-- START Items --

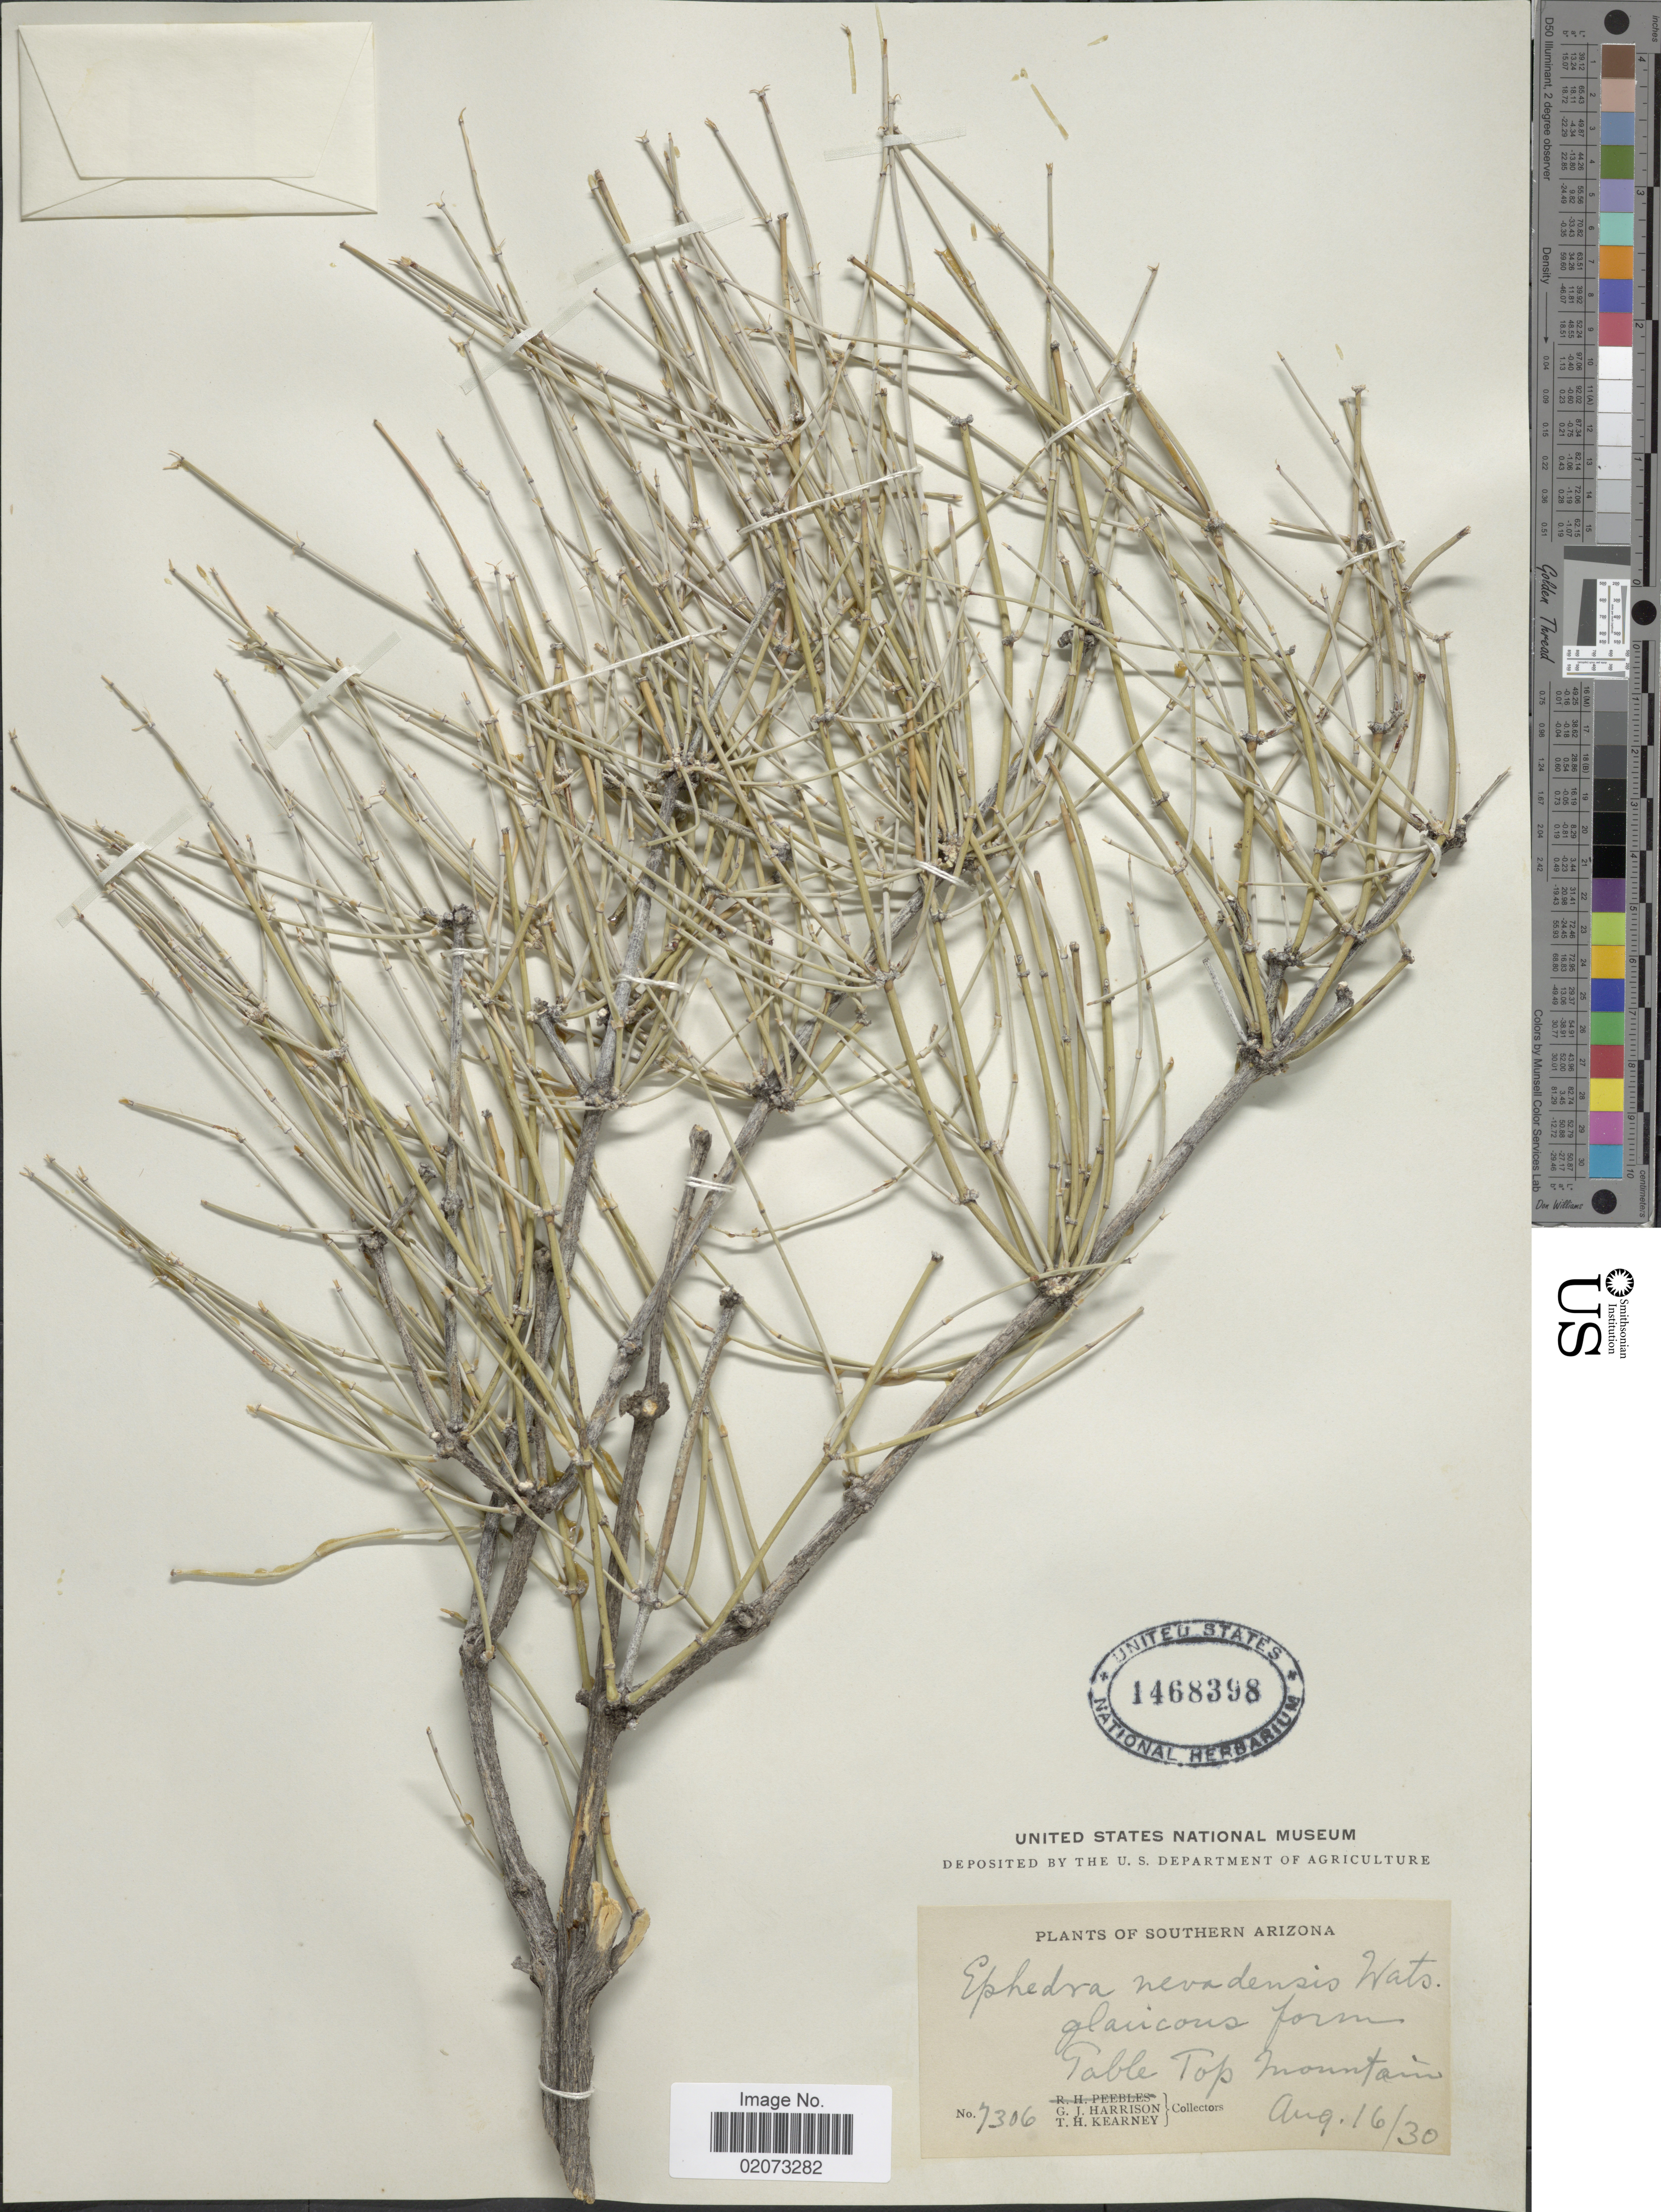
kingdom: Plantae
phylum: Tracheophyta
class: Gnetopsida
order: Ephedrales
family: Ephedraceae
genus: Ephedra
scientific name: Ephedra nevadensis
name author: S. Watson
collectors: G. J. Harrison & T. H. Kearney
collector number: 7306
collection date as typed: Transcribed d/m/y: 16/8/30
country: United States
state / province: Arizona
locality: Southern Arizona. Table Top Mountain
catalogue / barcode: US 1468398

-- END Items --

__Challenge__:
Reproduce all the lines above word for word, leaving out the picture.

__The response__:
kingdom: Plantae
phylum: Tracheophyta
class: Gnetopsida
order: Ephedrales
family: Ephedraceae
genus: Ephedra
scientific name: Ephedra nevadensis
name author: S. Watson
collectors: G. J. Harrison & T. H. Kearney
collector number: 7306
collection date as typed: Transcribed d/m/y: 16/8/30
country: United States
state / province: Arizona
locality: Southern Arizona. Table Top Mountain
catalogue / barcode: US 1468398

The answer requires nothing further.